**WHAT YOU WILL DO**
The data is to be transcribed in full, with nothing missed.

**DATA SHOWN**
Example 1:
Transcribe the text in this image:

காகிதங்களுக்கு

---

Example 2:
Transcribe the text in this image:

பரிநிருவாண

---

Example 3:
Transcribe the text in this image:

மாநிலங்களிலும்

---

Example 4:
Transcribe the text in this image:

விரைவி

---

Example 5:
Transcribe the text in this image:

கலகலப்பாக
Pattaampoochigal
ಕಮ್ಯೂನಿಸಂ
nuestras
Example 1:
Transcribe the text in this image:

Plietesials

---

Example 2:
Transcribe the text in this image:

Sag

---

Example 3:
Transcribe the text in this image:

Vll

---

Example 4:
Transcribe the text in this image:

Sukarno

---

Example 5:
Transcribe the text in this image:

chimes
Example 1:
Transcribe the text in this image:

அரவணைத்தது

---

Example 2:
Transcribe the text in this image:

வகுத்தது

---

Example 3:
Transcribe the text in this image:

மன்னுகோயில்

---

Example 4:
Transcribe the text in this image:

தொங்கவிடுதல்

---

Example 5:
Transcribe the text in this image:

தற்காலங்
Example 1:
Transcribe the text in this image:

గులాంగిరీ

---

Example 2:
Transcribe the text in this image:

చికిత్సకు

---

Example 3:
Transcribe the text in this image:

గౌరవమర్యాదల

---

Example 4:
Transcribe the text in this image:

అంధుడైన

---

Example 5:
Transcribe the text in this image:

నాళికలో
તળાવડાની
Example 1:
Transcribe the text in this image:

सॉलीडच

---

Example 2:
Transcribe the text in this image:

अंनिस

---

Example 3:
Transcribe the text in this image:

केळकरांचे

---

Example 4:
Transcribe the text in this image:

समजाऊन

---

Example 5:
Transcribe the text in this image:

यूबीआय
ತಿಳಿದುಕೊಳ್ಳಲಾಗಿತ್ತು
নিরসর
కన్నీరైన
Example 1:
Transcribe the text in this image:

**TASK SOLUTION**
Example 1:
Transcribe the text in this image:

காகிதங்களுக்கு

---

Example 2:
Transcribe the text in this image:

பரிநிருவாண

---

Example 3:
Transcribe the text in this image:

மாநிலங்களிலும்

---

Example 4:
Transcribe the text in this image:

விரைவி

---

Example 5:
Transcribe the text in this image:

கலகலப்பாக
Pattaampoochigal
ಕಮ್ಯೂನಿಸಂ
nuestras
Example 1:
Transcribe the text in this image:

Plietesials

---

Example 2:
Transcribe the text in this image:

Sag

---

Example 3:
Transcribe the text in this image:

Vll

---

Example 4:
Transcribe the text in this image:

Sukarno

---

Example 5:
Transcribe the text in this image:

chimes
Example 1:
Transcribe the text in this image:

அரவணைத்தது

---

Example 2:
Transcribe the text in this image:

வகுத்தது

---

Example 3:
Transcribe the text in this image:

மன்னுகோயில்

---

Example 4:
Transcribe the text in this image:

தொங்கவிடுதல்

---

Example 5:
Transcribe the text in this image:

தற்காலங்
Example 1:
Transcribe the text in this image:

గులాంగిరీ

---

Example 2:
Transcribe the text in this image:

చికిత్సకు

---

Example 3:
Transcribe the text in this image:

గౌరవమర్యాదల

---

Example 4:
Transcribe the text in this image:

అంధుడైన

---

Example 5:
Transcribe the text in this image:

నాళికలో
તળાવડાની
Example 1:
Transcribe the text in this image:

सॉलीडच

---

Example 2:
Transcribe the text in this image:

अंनिस

---

Example 3:
Transcribe the text in this image:

केळकरांचे

---

Example 4:
Transcribe the text in this image:

समजाऊन

---

Example 5:
Transcribe the text in this image:

यूबीआय
ತಿಳಿದುಕೊಳ್ಳಲಾಗಿತ್ತು
নিরসর
కన్నీరైన
Example 1:
Transcribe the text in this image:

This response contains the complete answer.